Sul livello medio delle pasticcerie italiane mi taccio, perché se ho la sindrome di Stendhal quando vado da Massari o Biasetto, nelle pasticcerie “normali” siamo riusciti a mettere il pan di stelle sul babà. Il Pan di stelle sul babà. Ci meritiamo il nono girone infernale.
Siccome però, sono un’inguaribile ottimista nonché inguaribile golosa, al primo dessert che mi sorprenderà, sarò lieta di farne un annuncio. Il problema è che non può e non deve essere quel singolo ristorante ma dovrebbe essere allargato a tutti quelli che hanno da una stella in su.
2 Commenti
I commenti sono chiusi.
Lei ha perfettamente ragione!
sono anni che cerco una pasticceria post cena degna di tale nome, in qualsiasi locale (per intendere la più ampia gamma di soluzioni) si vada, la scelta è monotona e stantia; oltre che spesso imbarazzante (e quest’ultima situazione mi è capitata spesso). Capita di imbattersi in posti rinomati o promettenti e trovarsi davanti, è vero, una crema pasticcera che tutto era tranne che crema pasticcera e un tortino al cioccolato (non richiesto ma offerto dalla cucina). mi domando che fine abbia fatto la fantasia, temevo di essere stata l’unica a notare una simile mancanza, ora almeno non mi sento sola…
Buongiorno.
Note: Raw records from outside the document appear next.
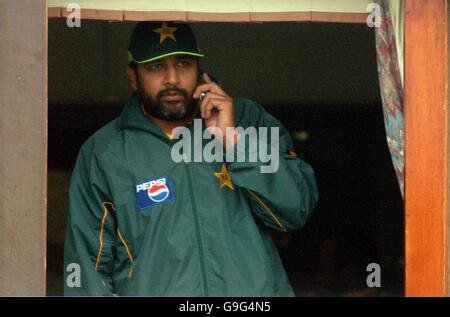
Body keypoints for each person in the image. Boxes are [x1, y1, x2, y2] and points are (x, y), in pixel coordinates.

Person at [63, 21, 318, 296]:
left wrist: (234, 142)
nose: (172, 79)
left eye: (183, 64)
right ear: (134, 76)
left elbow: (296, 209)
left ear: (200, 71)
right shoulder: (104, 152)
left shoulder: (249, 121)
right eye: (156, 66)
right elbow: (88, 268)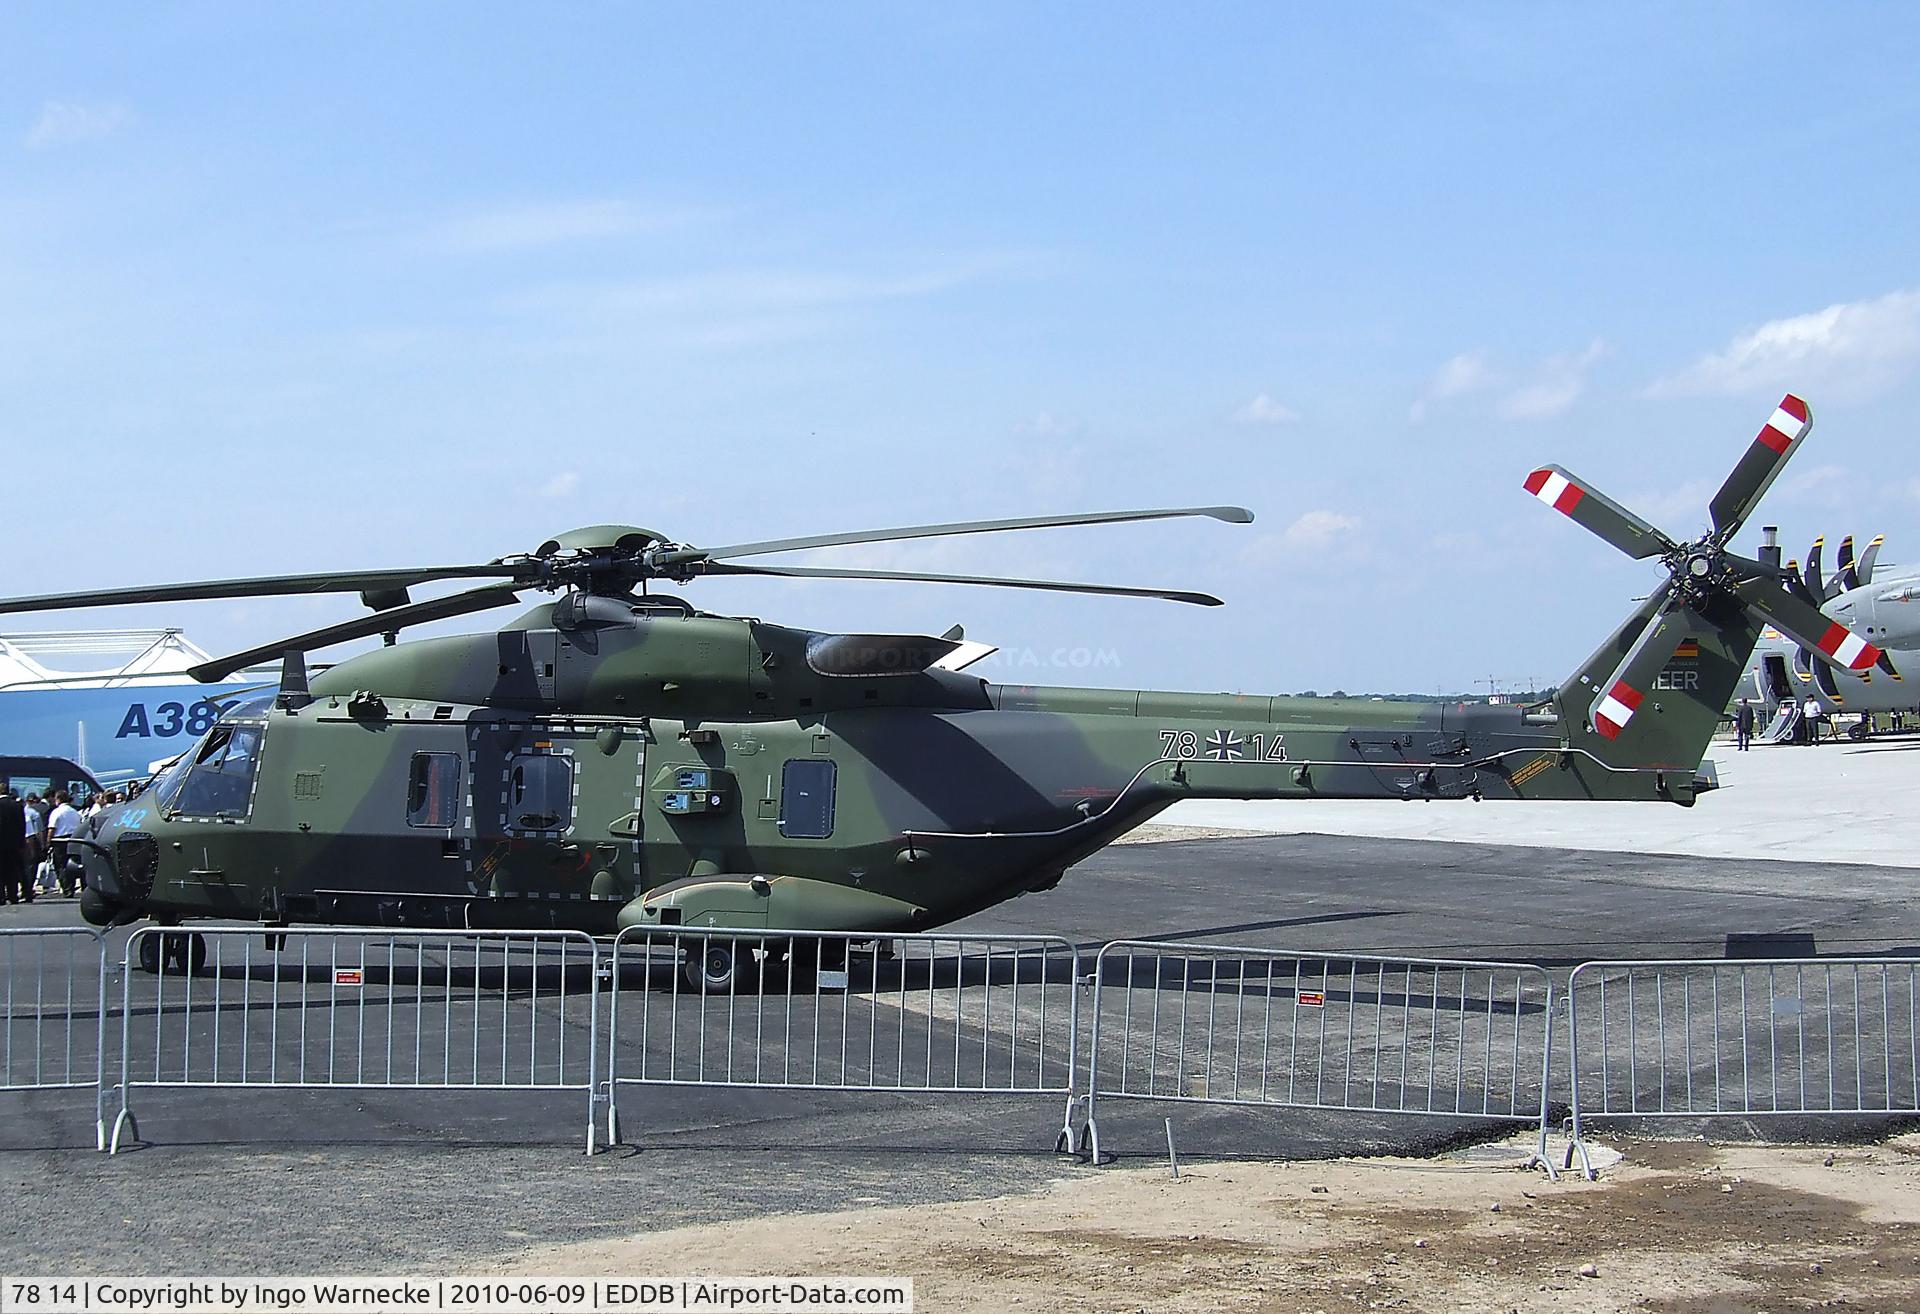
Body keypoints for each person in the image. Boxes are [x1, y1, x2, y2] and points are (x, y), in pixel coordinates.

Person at [45, 791, 83, 898]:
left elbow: (51, 829)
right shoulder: (75, 812)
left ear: (58, 799)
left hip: (59, 840)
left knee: (60, 865)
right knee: (71, 865)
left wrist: (48, 842)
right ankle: (72, 886)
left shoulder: (56, 812)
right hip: (74, 839)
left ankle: (66, 889)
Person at [0, 786, 25, 905]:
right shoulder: (17, 806)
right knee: (12, 871)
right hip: (14, 844)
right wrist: (21, 843)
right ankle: (12, 895)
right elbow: (22, 826)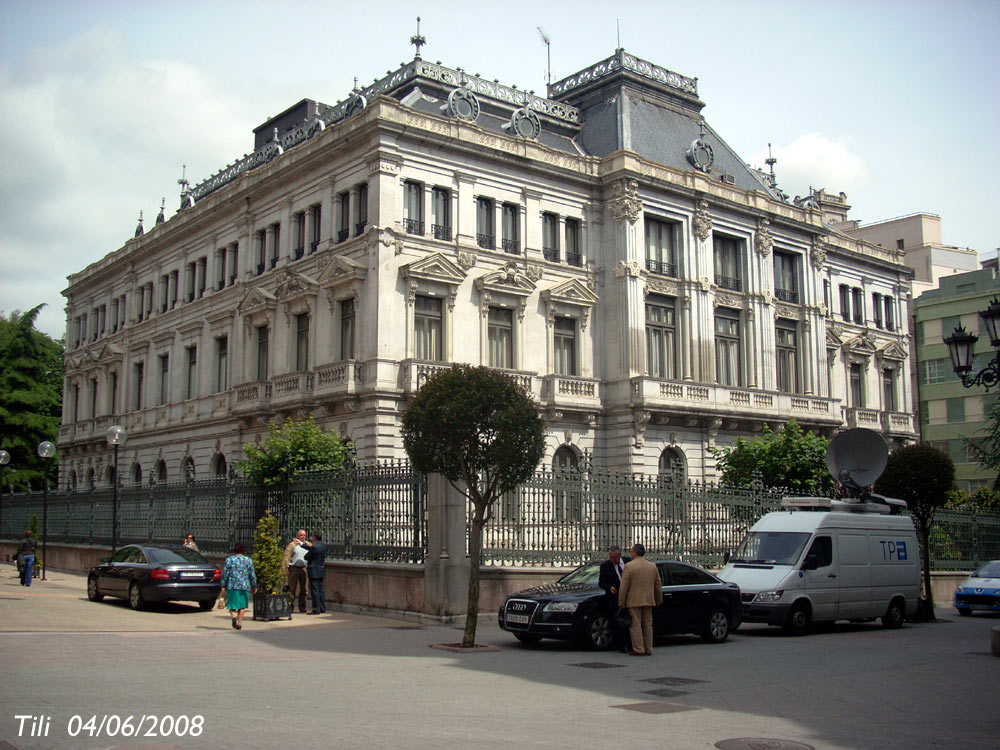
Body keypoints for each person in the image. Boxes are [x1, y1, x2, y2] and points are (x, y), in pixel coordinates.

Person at [618, 542, 663, 656]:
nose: (631, 553)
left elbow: (624, 587)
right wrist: (658, 599)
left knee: (635, 625)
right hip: (648, 599)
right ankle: (648, 648)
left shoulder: (629, 566)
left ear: (635, 552)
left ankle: (639, 648)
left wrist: (621, 602)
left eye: (632, 551)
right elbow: (658, 584)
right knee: (648, 625)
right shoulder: (652, 566)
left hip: (633, 600)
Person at [598, 544, 629, 652]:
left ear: (620, 556)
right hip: (614, 598)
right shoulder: (605, 566)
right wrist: (609, 587)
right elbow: (601, 582)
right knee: (618, 623)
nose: (612, 560)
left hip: (629, 597)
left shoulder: (628, 562)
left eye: (615, 557)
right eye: (611, 557)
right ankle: (621, 645)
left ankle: (630, 643)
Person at [220, 542, 257, 630]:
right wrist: (254, 585)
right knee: (242, 606)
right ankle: (239, 624)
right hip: (244, 586)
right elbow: (252, 574)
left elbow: (225, 574)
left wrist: (223, 585)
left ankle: (233, 617)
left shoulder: (229, 560)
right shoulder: (248, 560)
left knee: (231, 605)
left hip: (232, 585)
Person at [283, 529, 309, 613]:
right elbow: (287, 556)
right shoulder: (292, 545)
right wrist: (286, 568)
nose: (303, 536)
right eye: (301, 535)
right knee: (292, 588)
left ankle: (302, 606)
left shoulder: (307, 544)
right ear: (298, 536)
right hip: (294, 568)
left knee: (304, 589)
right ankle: (290, 606)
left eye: (304, 535)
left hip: (303, 568)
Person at [302, 531, 327, 614]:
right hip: (321, 570)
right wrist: (302, 545)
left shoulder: (315, 547)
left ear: (314, 537)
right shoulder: (323, 546)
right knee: (320, 590)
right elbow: (312, 549)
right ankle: (322, 607)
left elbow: (306, 556)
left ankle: (316, 608)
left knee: (315, 590)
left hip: (314, 571)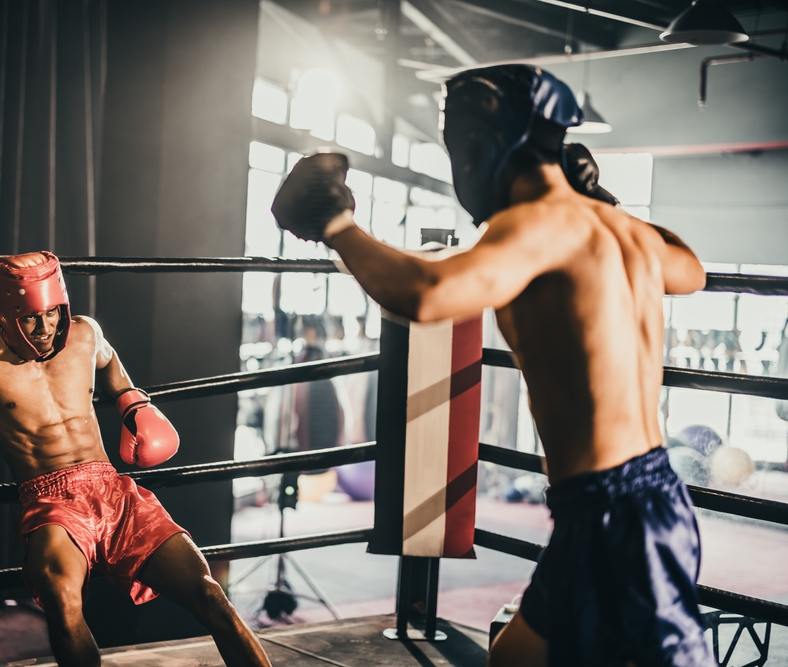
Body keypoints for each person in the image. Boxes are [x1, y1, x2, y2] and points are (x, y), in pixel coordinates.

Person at [271, 65, 713, 666]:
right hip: (634, 498)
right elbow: (691, 268)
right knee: (515, 658)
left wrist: (337, 225)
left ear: (479, 148)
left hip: (614, 515)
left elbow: (427, 294)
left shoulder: (535, 226)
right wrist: (603, 203)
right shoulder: (610, 228)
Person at [0, 252, 271, 667]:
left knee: (208, 592)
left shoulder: (84, 335)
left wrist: (133, 404)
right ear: (4, 314)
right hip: (51, 502)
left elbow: (112, 363)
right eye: (30, 318)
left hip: (114, 490)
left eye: (52, 314)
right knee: (62, 602)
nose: (44, 329)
Condivido totalmente !
Se posso, direi che oltre ai difetti da Lei elencati i dolci in questione ne hanno ancora un altro (secondo me): sono “troppo”.
Probabilmente, la ragione è il famoso “costo” che Lei citava … se devo far pagare un dolce 20 o 30 euro, allora ne metto nel piatto una quantità esagerata … che sta’ allo stomaco e alle papille gustative (fino a quel punto deliziate) come un cazzotto ben assestato, che – in genere – lascia la bocca e la lingua impastate di dolce per qualche ora.
Per non parlare poi della moderna tendenza, imperante a Roma, del dolce non dolce … se deve essere così allora rinuncio e prendo un altro piatto salato …
Vorrei però raccontarLe di una piacevole personale esperienza siciliana: quella del Caffè Sicilia a Noto, teatro delle gesta del Maestro Corrado Assenza … week end dell’Immacolata, ho pranzato con una verticale di dolci e champagne che ancora mi fa “sognare” ad occhi aperti (tra quelli provati, forse il miglior dolce da me assaggiato, in assoluto, nella vita … un bianchissimo sorbetto alla mandorla, semplicemente perfetto !).
Ancor più bello è stato scoprire che il Maestro Assenza ha studiato la linea dei dessert di un piccolo loft gastonomico a Catania, il QQucina Qui di Bianca Celano e Fabio Gulino: se passa da quelle parti ci faccia un pensierino, avrà una bella sorpresa e … a pasto completo, non fino ai “tre quarti”. Saluti.